Induced Pluripotent Stem Cells (iPSCs) have the potential to be differentiated into any cell type and play an important role in regenerative medicine and cell therapy. The objective of this study includes the integration-free genetic reprogramming of human umbilical vein endothelial cells (HUVEC) from the cord towards iPSCs followed by molecular characterization of the obtained iPSCs for pluripotency markers.

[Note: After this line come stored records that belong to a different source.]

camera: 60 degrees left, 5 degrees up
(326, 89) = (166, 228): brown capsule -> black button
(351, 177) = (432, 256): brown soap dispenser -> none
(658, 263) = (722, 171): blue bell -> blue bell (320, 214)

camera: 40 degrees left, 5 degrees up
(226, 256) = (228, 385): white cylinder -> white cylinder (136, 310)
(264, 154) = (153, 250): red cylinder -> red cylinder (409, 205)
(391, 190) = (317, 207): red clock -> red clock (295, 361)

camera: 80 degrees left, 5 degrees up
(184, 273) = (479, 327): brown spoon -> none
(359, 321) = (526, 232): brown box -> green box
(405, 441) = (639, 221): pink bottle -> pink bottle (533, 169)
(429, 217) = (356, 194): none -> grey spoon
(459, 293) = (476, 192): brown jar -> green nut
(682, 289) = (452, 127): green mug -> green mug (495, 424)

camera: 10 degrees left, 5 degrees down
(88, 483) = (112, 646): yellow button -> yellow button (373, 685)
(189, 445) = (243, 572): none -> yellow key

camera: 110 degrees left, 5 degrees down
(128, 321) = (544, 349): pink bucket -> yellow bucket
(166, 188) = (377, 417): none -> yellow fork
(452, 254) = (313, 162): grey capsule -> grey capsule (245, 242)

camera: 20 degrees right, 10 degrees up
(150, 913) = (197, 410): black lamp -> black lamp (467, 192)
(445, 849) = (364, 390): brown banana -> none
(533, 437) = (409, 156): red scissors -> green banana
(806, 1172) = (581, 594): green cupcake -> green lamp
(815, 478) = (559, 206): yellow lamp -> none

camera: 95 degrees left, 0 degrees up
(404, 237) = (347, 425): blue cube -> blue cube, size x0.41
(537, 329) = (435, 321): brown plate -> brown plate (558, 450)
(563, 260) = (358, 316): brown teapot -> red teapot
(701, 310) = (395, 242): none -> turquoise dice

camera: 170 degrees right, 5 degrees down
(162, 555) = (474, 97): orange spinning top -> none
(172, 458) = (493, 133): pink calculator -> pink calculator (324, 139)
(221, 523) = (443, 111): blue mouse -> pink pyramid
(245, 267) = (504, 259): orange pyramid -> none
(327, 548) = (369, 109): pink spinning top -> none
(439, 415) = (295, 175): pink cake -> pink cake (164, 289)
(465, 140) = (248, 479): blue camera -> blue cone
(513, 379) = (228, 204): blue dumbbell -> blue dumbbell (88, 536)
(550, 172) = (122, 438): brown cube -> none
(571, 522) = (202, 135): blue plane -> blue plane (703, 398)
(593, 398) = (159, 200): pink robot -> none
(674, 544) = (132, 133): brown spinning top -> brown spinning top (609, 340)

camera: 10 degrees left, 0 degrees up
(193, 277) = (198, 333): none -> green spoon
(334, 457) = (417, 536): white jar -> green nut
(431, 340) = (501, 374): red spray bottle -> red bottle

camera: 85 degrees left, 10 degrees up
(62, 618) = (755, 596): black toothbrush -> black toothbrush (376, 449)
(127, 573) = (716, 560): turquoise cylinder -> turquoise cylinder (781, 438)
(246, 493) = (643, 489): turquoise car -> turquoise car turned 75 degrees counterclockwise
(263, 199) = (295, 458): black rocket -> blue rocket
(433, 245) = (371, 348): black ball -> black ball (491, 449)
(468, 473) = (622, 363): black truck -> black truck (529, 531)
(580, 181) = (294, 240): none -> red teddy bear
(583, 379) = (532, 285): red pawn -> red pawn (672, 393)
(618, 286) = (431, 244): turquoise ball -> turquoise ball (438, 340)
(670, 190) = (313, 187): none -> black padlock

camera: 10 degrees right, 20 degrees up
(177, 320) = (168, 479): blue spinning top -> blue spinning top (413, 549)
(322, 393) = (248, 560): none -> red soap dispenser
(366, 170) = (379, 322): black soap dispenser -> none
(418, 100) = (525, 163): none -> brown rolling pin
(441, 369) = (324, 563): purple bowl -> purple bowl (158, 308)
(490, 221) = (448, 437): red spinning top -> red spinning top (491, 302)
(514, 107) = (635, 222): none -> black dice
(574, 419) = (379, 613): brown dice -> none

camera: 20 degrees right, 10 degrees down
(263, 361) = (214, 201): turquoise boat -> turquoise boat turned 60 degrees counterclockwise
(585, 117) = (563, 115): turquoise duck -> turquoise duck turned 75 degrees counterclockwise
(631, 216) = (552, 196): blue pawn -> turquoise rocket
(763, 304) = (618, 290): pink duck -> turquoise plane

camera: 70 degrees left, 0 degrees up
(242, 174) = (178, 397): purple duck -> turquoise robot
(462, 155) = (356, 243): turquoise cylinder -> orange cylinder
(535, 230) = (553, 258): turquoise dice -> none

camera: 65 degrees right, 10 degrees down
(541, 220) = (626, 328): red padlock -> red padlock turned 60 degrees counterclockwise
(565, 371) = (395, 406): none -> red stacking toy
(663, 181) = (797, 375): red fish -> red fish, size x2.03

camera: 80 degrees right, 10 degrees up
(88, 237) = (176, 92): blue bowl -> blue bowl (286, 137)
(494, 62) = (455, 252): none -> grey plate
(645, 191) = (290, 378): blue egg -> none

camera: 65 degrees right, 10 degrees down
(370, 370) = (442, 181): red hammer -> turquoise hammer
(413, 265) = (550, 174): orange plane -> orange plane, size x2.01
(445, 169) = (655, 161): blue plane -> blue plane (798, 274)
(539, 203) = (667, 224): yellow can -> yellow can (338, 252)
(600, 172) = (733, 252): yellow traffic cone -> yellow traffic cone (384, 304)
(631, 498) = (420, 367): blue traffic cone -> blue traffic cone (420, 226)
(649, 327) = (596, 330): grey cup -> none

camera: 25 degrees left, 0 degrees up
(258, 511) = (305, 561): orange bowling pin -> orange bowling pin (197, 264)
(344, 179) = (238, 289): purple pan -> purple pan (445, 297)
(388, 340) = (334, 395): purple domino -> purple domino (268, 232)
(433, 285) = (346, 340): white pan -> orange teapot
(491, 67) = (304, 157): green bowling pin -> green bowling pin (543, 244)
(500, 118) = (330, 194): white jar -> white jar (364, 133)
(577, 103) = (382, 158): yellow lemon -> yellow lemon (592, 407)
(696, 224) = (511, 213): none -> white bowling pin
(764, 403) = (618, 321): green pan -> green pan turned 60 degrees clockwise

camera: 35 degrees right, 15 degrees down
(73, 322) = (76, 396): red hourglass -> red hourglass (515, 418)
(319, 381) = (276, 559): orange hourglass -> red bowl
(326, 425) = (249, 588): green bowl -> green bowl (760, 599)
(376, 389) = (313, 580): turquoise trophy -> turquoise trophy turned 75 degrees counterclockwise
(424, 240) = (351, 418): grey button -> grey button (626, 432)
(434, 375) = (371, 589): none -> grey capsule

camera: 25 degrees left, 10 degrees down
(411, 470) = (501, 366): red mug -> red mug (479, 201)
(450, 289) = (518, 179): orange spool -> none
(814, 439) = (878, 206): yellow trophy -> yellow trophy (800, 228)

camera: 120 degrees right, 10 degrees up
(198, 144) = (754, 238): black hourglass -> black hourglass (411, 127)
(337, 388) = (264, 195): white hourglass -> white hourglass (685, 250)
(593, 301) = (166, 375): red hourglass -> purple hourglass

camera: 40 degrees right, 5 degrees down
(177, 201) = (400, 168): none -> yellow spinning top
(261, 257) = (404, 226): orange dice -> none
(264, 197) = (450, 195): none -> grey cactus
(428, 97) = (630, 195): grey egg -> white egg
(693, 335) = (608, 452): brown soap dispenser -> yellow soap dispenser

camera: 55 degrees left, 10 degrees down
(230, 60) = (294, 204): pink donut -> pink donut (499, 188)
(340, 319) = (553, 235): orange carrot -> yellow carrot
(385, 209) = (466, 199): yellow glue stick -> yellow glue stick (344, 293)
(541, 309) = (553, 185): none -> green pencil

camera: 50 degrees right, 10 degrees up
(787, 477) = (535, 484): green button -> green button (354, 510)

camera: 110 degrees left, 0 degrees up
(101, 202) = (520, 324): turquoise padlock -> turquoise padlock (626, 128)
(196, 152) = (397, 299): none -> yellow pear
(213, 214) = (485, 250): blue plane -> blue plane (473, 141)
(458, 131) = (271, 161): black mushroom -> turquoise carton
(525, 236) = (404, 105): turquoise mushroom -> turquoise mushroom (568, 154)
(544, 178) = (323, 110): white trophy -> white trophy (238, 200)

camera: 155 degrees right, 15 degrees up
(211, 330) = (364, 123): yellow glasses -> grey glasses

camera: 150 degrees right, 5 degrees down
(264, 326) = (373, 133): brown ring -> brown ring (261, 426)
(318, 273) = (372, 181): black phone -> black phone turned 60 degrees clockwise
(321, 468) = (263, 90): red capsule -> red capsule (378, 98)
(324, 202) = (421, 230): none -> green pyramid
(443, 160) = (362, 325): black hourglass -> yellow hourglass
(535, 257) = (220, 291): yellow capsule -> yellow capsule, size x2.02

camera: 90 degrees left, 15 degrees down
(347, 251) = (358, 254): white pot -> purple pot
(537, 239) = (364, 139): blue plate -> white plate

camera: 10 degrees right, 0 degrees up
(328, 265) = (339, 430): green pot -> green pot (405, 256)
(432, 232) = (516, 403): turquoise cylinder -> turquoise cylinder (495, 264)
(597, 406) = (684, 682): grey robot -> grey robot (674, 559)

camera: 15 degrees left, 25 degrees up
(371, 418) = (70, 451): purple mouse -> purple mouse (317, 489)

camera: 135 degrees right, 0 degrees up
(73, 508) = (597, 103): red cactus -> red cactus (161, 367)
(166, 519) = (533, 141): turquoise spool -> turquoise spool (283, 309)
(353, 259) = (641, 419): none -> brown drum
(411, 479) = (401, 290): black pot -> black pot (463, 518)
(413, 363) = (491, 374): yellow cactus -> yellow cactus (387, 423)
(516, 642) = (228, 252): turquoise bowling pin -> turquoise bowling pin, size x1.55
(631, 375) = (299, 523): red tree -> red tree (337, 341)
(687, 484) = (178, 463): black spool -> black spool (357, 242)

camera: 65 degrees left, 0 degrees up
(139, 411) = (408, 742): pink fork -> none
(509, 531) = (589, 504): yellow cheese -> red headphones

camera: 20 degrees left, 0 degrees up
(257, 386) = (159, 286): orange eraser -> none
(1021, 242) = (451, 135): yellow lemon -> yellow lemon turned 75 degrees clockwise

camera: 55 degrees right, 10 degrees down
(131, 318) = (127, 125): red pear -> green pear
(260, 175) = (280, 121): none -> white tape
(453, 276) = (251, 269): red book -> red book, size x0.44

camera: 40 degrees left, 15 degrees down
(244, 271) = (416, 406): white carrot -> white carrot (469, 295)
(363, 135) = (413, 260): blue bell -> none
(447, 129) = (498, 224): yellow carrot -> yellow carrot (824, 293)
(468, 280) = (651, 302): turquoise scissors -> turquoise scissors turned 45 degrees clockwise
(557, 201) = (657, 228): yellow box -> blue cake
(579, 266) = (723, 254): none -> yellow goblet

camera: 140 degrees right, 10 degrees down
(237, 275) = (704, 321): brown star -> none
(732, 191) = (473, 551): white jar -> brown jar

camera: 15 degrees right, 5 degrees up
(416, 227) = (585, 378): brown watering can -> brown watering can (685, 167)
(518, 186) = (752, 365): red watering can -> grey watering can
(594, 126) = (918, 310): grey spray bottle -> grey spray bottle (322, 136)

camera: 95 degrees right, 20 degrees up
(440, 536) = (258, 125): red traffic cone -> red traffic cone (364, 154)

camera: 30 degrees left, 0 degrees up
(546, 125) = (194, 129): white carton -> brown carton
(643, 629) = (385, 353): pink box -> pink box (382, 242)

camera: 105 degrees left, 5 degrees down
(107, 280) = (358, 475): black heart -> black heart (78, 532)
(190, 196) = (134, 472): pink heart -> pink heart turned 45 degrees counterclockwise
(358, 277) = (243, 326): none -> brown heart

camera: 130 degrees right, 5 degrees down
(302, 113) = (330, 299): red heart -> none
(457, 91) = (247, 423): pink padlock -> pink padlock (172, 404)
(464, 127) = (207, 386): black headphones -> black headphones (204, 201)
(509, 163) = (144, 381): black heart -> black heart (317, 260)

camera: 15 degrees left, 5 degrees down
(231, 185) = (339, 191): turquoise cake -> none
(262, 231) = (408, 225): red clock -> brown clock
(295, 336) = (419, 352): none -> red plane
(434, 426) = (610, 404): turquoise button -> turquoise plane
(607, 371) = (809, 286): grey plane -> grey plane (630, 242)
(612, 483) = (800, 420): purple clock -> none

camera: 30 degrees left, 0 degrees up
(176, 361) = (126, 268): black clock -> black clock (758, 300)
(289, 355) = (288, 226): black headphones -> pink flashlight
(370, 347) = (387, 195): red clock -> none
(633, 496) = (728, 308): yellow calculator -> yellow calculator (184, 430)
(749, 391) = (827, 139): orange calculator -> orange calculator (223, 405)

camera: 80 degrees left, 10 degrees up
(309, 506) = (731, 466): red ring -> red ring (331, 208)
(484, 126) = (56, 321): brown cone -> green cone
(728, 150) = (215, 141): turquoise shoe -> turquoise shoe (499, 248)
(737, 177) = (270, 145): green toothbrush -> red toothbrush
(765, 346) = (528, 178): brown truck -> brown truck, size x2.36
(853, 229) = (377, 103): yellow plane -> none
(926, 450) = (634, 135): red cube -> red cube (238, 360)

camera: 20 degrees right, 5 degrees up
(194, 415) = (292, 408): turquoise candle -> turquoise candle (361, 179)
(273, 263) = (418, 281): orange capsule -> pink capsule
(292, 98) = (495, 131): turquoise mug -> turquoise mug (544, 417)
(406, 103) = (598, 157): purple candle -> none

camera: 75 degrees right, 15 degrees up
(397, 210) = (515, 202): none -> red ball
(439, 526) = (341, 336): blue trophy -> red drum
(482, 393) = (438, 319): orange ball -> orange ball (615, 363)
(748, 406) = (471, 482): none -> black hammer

HUVEC were cultured and characterized by flow cytometry using the cell surface markers CD105 and CD45. HUVEC were subjected to integration-free cellular reprogramming with episomal plasmids carrying OCT-4, SOX-2, KLF-4, L-MYC, and LIN-28, using the Neon Transfection System for electroporation. Molecular characterization of iPSCs was done by immunofluorescence staining for the nuclear marker OCT-4 and the cell-surface marker TRA-1-81. The HUVEC-derived iPSC colonies started appearing after one week and exhibited a flat appearance with well-defined, rounded edges and tightly packed cells in the center. The iPSCs showed immunofluorescence for the positive pluripotency markers OCT-4 and TRA-1-81. Episomal non-viral-based integration-free and transgene-free cellular reprogramming is a suitable and efficient method for reprogramming cord-derived HUVEC towards iPSCs. These iPSCs can potentially be used for investigating molecular mechanisms in in vitro disease modeling, drug testing, and drug discovery, in addition to their use in Regenerative Medicine and cell therapy.

Keywords: Cellular reprogramming, episomal plasmids, human umbilical vein endothelial cells, induced pluripotent stem cells.